Cabaret (Open Spoilers inside!)

I just saw this film for the first time this weekend (though I’ve been familiar with the music and general story for a fairly long time), and thought it might be a good time to start a discussion thread on it, given that the last one we had that focused on Cabaret exclusively was over a year ago. There will be open spoilers here, because I’m not going to bend myself in knots to spoiler box a thread about a 34-year-old movie.

I have two questions about the film, one directly about Fosse’s intentions and one about something apparently unconnected.

First, was Sally’s montage just before the scene where she returns to the boarding house after she aborts the baby meant to suggest that a) the emcee could have been the father and b) that was why she aborted it (that it wasn’t either Brian’s or Max’s) and didn’t want to tell Brian why?

Second, for anyone who’s read Gregory Maguire’s original novel of Wicked, do you think Maguire was inspired by the Emcee in creating Mother Yackel, the mysterious woman who seems to shadow Elphaba throughout her life? The Emcee’s surreality and ubiquity in totally irrelevant places (like the biergarten) just triggered that memory…

I don’t think so. Regardless of who the bio-father was, Sally planned on raising it with Brian. But, after finding out that Brian was sleeping with Max, Sally decided that she could never trust him not to step out on her with other men. And she also decided she wasn’t ready to settle down with him and be a faculty wife, but she left out the “you’re gonna screw other men” part out of her speech.

The MC is fundamentally an asexual character.

:dubious: I always saw him as a fundamentally pansexual character (up to and including gorrilas). Although I agree with the rest of your take.

I don’t think the MC has any sexuality except what gets projected onto him.

My take on it as well.

Anyone know why such major differences between the stage musical and the film?
Switching up which charater is British and which character is American isn’t too big a deal, and the explanation lies, I’m sure, entirely in the casting. Omitting secondary characters and plotlines when adapting for film is pretty common, but in the case of Cabaret the omitted characters and plots were replaced by new alternate characters with their own plotlines- that’s what’s unusual.

I know nothing of Christopher Isherwood’s original novel. Were the “new” characters in the movie present in the book then omitted for the stage musical, while the other characters were kept from the book for the stage musical, then omitted for the movie?

My disagreement with you may have something to do with my having seen Alan Cumming as the MC on Broadway.

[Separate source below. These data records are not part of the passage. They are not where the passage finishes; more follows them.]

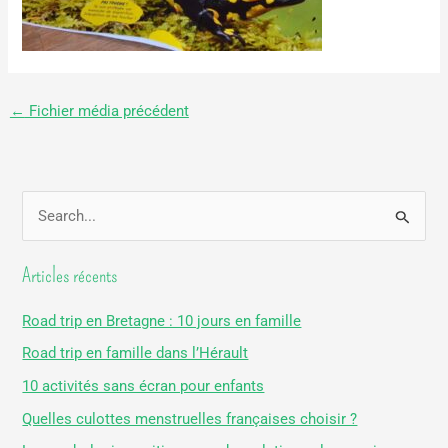
←
Fichier média précédent
R
e
Articles récents
c
h
Road trip en Bretagne : 10 jours en famille
e
Road trip en famille dans l’Hérault
r
10 activités sans écran pour enfants
c
Quelles culottes menstruelles françaises choisir ?
h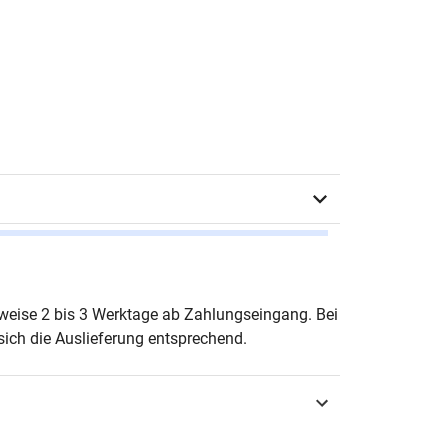
e Lohrke
erweise 2 bis 3 Werktage ab Zahlungseingang. Bei
ich die Auslieferung entsprechend.
urg 2024
3-339-13808-8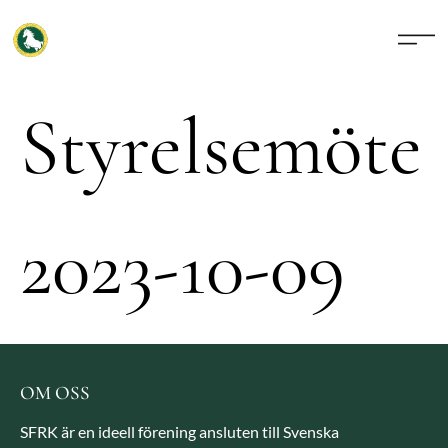
Styrelsemöte
2023-10-09
OM OSS
SFRK är en ideell förening ansluten till Svenska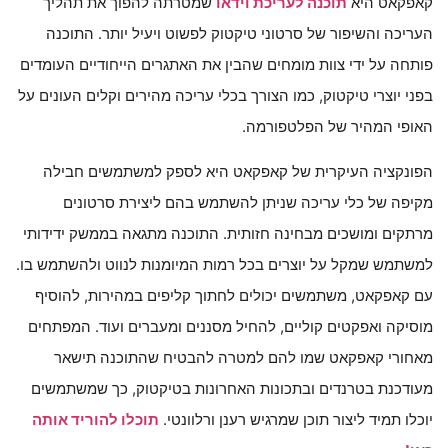
קאפקאט היא
תוכנה לעריכת וידאו
שמטרתה להפוך את תהליך
העריכה והשיפור של סרטוני טיקטוק לפשוט ויעיל יותר. התוכנה
פותחה על ידי צוות מומחים שהבין את האתגרים הייחודיים העומדים
בפני יוצרי טיקטוק, כמו הצורך בכלי עריכה מהירים וקלים העונים על
האופי המהיר של הפלטפורמה.
הפונקציה העיקרית של קאפקאט היא לספק למשתמשים חבילה
מקיפה של כלי עריכה שניתן להשתמש בהם ליצירת סרטונים
מרתקים ומושכים מבחינה חזותית. התוכנה מתגאה בממשק ידידותי
למשתמש שמקל על יוצרים בכל רמות המיומנות לנווט ולהשתמש בו.
עם קאפקאט, משתמשים יכולים לחתוך קליפים במהירות, להוסיף
מוסיקה ואפקטים קוליים, להחיל מסננים ומעברים ועוד. המפתחים
מאחורי קאפקאט שמו להם למטרה להבטיח שהתוכנה תישאר
מעודכנת בטרנדים ובתכונות האחרונות בטיקטוק, כך שמשתמשים
יוכלו תמיד ליצור תוכן שמרגיש רענן ורלוונטי.
תוכלו להוריד אותה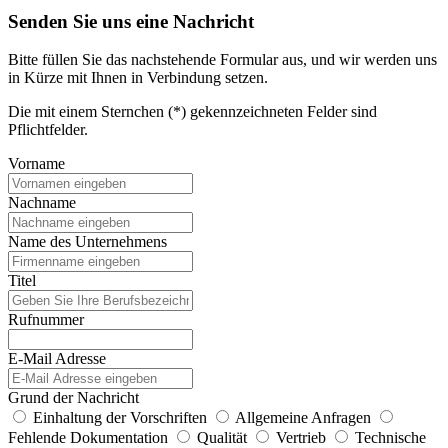
Senden Sie uns eine Nachricht
Bitte füllen Sie das nachstehende Formular aus, und wir werden uns
in Kürze mit Ihnen in Verbindung setzen.
Die mit einem Sternchen (*) gekennzeichneten Felder sind
Pflichtfelder.
Vorname
Nachname
Name des Unternehmens
Titel
Rufnummer
E-Mail Adresse
Grund der Nachricht
Einhaltung der Vorschriften
Allgemeine Anfragen
Fehlende Dokumentation
Qualität
Vertrieb
Technische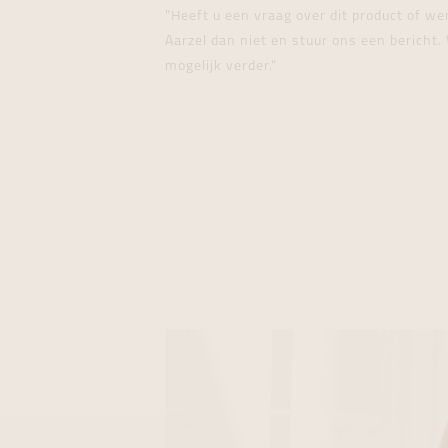
"Heeft u een vraag over dit product of w
Aarzel dan niet en stuur ons een bericht. 
mogelijk verder."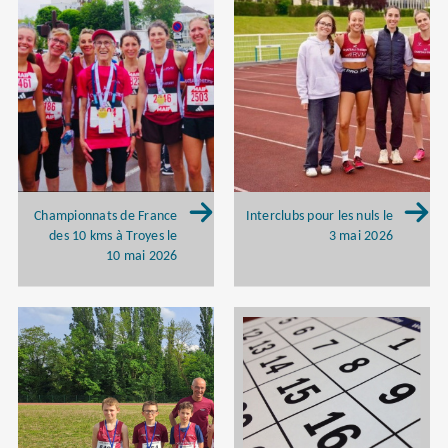
Championnats de France
Interclubs pour les nuls le
des 10 kms à Troyes le
3 mai 2026
10 mai 2026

Had I been sitting in the front row, he very well may have had some sexuality projected onto him.

Oh lord, now I’m gonna have to re-read the Berlin Stories…

I was speaking only of the MC as portrayed by Joel Grey in the film. Didn’t see him or Alan Cumming on-stage. I did see the tour of the last production but I can’t remember much about it, other than that one of the women in the “Two Ladies” number was played by a man and it didn’t work for me.